Need to open LVM to rescue contents

I have a hard drive with a ddrescue copy of a drive that has since failed (physical problem). On the drive is a 70Mb EXT4 partition and a ~700Gb LVM partition. The challenge is to open up the LVM partition and reliably access it contents. The good news is I have no reason to think it’s encrypted unless that happened by default.

See this thread for the story so far. (Ignore the “can’t boot live OS” discussion - problem resolved).

Restating what are, I hope, the major points: the original drive has 512B physical and logical sectors, the new drive has 512B logical sectors but 4096B physical sectors. This mismatch may mean the ddrescue -f /dev/sda /dev/sdb session produced a useless copy. Maybe not?

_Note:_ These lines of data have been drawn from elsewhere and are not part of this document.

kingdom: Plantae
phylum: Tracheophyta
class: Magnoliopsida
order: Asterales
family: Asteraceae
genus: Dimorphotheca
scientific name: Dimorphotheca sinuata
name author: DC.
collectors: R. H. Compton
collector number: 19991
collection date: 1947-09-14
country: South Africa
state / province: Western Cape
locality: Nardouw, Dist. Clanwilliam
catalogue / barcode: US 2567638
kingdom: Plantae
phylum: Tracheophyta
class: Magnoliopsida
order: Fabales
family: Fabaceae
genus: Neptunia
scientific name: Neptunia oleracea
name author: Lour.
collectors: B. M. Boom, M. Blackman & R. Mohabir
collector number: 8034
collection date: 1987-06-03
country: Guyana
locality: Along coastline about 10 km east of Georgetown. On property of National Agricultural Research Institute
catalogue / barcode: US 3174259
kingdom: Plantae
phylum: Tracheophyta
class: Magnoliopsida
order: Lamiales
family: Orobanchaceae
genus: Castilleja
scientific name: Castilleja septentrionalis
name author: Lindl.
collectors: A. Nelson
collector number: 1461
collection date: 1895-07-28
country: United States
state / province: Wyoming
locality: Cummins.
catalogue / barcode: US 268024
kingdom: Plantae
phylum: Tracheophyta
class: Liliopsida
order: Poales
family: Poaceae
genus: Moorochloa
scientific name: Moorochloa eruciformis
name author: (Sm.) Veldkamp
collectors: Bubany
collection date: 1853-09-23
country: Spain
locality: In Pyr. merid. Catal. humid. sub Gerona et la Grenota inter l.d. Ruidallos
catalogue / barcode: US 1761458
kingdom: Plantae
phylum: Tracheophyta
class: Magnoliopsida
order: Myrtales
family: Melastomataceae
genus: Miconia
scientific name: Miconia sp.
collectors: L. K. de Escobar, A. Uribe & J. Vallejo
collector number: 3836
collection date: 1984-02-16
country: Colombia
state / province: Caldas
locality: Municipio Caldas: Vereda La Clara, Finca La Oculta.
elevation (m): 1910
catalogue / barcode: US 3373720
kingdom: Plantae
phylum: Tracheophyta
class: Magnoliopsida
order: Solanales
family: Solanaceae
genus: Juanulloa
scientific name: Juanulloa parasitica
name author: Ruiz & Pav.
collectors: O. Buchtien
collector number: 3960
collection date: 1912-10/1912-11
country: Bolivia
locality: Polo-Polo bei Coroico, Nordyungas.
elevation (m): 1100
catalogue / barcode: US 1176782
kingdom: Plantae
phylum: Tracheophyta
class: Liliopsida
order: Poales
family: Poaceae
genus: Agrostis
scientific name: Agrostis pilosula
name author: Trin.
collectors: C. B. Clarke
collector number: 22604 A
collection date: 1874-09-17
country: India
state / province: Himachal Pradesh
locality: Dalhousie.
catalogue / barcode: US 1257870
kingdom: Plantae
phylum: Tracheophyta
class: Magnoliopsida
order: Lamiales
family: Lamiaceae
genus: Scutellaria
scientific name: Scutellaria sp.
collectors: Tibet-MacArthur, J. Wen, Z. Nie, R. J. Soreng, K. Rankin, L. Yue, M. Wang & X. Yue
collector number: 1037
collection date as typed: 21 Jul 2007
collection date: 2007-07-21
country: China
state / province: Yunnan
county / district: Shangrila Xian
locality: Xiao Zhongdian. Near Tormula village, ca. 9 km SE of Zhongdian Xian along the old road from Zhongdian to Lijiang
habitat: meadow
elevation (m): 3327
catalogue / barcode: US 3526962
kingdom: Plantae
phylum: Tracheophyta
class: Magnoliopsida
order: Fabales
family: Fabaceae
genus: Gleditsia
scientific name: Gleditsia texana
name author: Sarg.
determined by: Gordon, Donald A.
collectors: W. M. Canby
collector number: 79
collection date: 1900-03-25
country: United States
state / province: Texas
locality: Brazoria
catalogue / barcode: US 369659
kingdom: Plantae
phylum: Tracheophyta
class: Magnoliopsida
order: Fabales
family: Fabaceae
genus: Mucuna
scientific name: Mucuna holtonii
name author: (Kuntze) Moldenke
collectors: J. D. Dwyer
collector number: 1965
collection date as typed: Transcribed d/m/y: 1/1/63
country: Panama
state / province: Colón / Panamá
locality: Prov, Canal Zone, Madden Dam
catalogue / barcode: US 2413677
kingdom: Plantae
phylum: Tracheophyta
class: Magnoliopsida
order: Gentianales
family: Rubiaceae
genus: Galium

The original drive was working well until just after the ddrescue attempts started. Try #1 accidentally put the output in /tmp and, no surprise, eventually filled the device. I deleted the unwanted image and, after try #2, which produced the present situation, rebooting failed when fsck couldn’t handle a problem in /tmp.

In the course of connecting and disconnecting drives, the SATA data connector failed on the original drive.

Robin_listas has been working with me on this issue. The problem has drifted so far from the original topic that I’m opening a new thread, directed to a new problem.

Again, the challenge is to open up an LVM partition and reliably access it contents. For extra points, try making the HDD bootable.

This thread will be, by request, closed.